GLYPH Benchmark Methodology
What is measured#
GLYPH currently exposes two distinct latency layers.
These layers measure different operational realities and must not be compared directly.
Layer 1 — End-to-end verified query#
Tool:
benchmarks/cold_warm_v1.py
Measures the complete verified operational path:
Python startup
+ manifest integrity verification
+ verified query wrapper
+ query_fm_v1 subprocess launch
+ FM query execution
+ result parsing
This benchmark measures what a real CLI user experiences when using the verified query path.
Current mini corpus result (56-byte corpus, 2 occurrences of "error"):
cold: ~19.2 ms
warm p50: ~19.8 ms
warm p95: ~20.2 ms
warm p99: ~20.3 ms
Important:
The dominant cost here is process startup and verification overhead, not FM computation itself.
At mini scale, the FM backward-search portion is effectively negligible relative to Python/subprocess startup cost.
Layer 2 — Persistent FM backend query#
Tool:
benchmarks/persistent_fm_v1.py
Measures persistent in-memory FM querying:
mmap-loaded FM index
+ persistent C++ backend
+ backward search
+ count return
This benchmark excludes:
per-query Python startup
per-query subprocess startup
manifest verification overhead
The backend process is started once and reused for all warm queries.
Current mini benchmark result:
startup: ~1.0 ms
cold: ~0.025 ms
warm p50: ~0.007 ms
warm p95: ~0.009 ms
warm p99: ~0.010 ms
Example response:
20 22 2
Interpretation:
The persistent backend measures actual FM query latency once the index is already resident in memory.

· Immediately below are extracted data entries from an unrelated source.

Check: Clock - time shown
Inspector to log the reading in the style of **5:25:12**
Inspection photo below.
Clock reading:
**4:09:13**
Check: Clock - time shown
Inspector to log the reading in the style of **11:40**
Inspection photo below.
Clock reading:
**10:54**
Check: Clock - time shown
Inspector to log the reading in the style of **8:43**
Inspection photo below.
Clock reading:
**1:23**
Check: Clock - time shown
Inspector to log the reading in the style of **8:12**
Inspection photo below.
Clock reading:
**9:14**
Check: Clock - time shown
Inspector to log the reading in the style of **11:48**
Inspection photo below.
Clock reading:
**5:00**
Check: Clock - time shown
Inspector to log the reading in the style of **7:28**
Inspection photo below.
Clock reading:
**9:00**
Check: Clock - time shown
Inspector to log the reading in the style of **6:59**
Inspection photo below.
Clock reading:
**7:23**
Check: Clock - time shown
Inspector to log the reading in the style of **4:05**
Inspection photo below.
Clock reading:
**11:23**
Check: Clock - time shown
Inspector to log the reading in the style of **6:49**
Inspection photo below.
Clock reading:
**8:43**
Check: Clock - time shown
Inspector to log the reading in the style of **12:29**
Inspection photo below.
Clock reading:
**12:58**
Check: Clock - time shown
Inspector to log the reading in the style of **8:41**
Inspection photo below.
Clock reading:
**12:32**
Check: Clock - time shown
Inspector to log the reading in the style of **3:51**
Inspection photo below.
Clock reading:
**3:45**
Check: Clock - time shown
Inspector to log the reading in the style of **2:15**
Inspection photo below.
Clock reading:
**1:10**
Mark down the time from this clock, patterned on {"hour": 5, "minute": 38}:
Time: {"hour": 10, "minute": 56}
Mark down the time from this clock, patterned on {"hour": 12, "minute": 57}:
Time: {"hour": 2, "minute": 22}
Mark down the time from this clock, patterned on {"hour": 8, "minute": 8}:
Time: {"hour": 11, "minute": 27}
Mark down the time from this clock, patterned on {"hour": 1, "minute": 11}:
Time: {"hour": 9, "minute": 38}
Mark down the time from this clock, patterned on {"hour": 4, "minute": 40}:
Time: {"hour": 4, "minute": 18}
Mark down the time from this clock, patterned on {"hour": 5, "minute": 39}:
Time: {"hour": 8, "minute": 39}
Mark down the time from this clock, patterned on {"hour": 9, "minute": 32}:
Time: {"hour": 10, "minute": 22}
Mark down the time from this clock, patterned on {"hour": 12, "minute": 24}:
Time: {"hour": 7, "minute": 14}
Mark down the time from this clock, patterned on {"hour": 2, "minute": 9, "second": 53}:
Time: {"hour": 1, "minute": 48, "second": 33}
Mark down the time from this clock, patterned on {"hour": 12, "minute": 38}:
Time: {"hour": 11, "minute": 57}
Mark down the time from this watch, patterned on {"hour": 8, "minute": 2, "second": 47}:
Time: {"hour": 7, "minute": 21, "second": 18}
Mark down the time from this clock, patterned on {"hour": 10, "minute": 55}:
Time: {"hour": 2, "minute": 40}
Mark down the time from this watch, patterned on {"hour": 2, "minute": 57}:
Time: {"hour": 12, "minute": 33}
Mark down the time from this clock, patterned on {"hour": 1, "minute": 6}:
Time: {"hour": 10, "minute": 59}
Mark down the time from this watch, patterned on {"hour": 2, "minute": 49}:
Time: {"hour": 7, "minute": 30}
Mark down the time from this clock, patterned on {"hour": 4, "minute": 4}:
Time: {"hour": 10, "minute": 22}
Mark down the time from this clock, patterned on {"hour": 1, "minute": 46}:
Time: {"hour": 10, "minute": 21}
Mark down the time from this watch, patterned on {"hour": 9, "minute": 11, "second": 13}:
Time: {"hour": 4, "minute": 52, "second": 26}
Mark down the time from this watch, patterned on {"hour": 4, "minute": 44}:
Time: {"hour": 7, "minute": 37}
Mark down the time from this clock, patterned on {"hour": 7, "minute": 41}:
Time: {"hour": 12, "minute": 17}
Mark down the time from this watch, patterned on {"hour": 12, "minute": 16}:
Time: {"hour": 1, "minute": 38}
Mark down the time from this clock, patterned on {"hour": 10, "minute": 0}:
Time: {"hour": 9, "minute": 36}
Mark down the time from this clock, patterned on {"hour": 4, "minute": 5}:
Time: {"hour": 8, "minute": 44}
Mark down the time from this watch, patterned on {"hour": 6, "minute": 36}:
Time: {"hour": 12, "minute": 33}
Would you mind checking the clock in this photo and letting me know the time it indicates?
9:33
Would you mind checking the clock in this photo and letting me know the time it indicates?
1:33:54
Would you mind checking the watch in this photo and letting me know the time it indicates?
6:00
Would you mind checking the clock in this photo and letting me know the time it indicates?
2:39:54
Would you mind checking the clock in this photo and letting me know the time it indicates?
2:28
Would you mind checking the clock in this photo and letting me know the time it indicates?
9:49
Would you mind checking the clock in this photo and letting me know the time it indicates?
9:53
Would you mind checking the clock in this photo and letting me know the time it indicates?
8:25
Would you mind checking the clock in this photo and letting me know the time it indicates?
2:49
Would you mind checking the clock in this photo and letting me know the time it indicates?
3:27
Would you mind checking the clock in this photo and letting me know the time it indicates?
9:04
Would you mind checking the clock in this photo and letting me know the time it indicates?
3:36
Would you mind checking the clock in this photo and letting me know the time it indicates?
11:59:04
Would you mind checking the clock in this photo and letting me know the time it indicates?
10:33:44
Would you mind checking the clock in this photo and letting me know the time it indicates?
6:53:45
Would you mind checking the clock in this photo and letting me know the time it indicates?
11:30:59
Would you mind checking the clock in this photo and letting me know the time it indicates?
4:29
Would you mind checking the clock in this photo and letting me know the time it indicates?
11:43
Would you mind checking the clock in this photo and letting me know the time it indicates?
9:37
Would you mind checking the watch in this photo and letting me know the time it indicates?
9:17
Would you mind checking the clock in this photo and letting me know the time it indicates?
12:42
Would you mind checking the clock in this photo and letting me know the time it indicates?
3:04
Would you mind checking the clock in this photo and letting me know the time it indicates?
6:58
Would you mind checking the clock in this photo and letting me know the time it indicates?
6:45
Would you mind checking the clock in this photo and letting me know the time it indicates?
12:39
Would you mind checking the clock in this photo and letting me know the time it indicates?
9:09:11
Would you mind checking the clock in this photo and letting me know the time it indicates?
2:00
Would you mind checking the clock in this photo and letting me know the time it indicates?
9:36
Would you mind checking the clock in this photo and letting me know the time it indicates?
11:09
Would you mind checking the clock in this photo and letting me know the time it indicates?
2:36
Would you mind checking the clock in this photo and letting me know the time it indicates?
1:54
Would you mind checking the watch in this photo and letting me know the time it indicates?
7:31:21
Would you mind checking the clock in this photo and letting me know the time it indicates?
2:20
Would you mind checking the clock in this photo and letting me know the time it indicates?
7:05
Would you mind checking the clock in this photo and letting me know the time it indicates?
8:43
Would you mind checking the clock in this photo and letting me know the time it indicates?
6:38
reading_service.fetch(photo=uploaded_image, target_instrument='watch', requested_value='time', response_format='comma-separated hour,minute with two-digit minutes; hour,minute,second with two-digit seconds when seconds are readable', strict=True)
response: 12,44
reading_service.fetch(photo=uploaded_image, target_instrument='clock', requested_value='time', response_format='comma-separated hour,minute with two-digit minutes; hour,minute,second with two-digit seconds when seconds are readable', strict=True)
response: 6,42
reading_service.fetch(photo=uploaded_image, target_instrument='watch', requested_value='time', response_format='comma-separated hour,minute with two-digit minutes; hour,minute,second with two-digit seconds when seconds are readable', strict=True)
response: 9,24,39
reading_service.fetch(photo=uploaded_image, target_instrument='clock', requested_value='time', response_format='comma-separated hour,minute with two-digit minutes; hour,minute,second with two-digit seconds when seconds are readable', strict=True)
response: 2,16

This isolates FM search cost from operational wrapper overhead.
What is NOT measured#
The current benchmark suite does not yet measure:
- cold mmap page-fault behavior after reboot
- persistent backend latency under memory pressure
- concurrent query contention
- network/HTTP overhead
- index build time
- cross-machine reproducibility
- persistent backend p99 on large corpora
- shard fan-out overhead for segmented retrieval
Hardware disclaimer#
All benchmark results are machine-local measurements.
Numbers are not portable across machines.
Reproducible benchmark methodology requires documenting:
- CPU model
- RAM size
- storage type
- OS/kernel version
- Python version
- warm vs cold page cache state
Current benchmark machine specification is not yet committed.
This is a known documentation gap.
Why cold/warm separation matters#
Cold and warm queries measure different system behavior.
Warm query: FM algorithm cost with data already resident in memory.
Cold query: process startup + mmap initialization + page loading + cache population
Reporting only warm numbers hides first-query operational cost.
GLYPH benchmarks intentionally separate these layers.
Why p50/p95/p99 matter#
Average latency alone is insufficient.
Tail latency exposes:
- scheduler jitter
- page-cache misses
- process startup variance
- GC/runtime noise
- storage stalls
Interpretation guideline:
p99 >> p50
unstable latency envelope
p99 ≈ p50
predictable behavior
Current persistent backend behavior:
p50 ≈ 0.007 ms
p99 ≈ 0.010 ms
This indicates stable warm-query behavior at mini scale.
Known gaps#
- persistent backend benchmark on HDFS 1GB
- fixed reproducible query set committed to repo
- cold-start measurements after cache drop/reboot
- documented benchmark hardware spec
- segmented retrieval benchmark methodology
- shard fan-out p95/p99
- HTTP server overhead benchmark
- concurrent query benchmark
Benchmark files#
| File | Purpose |
|---|---|
benchmarks/cold_warm_v1.py |
End-to-end verified query benchmark |
benchmarks/persistent_fm_v1.py |
Persistent in-memory FM latency benchmark |
benchmarks/bench_1gb_persistent.py |
Legacy persistent 1GB benchmark |
benchmarks/bench_hdfs_1gb.sh |
Legacy HDFS 1GB benchmark pipeline |
benchmarks/HDFS_1GB_BENCHMARK.md |
Historical 1GB benchmark notes |
Interpretation#
GLYPH is not designed as a replacement for one-off grep scans.
The architecture targets deterministic repeated exact retrieval over prepared static corpora.
The two latency layers serve different operational models:
Persistent backend (~0.007 ms warm):
long-lived resident service
repeated exact queries
mmap-resident indexes
low-latency retrieval systems
Verified wrapper (~19 ms):
integrity-first workflows
CLI tooling
fail-fast artifact verification
operational correctness boundaries
These are different engineering tradeoffs and should not be compared as equivalent latency paths.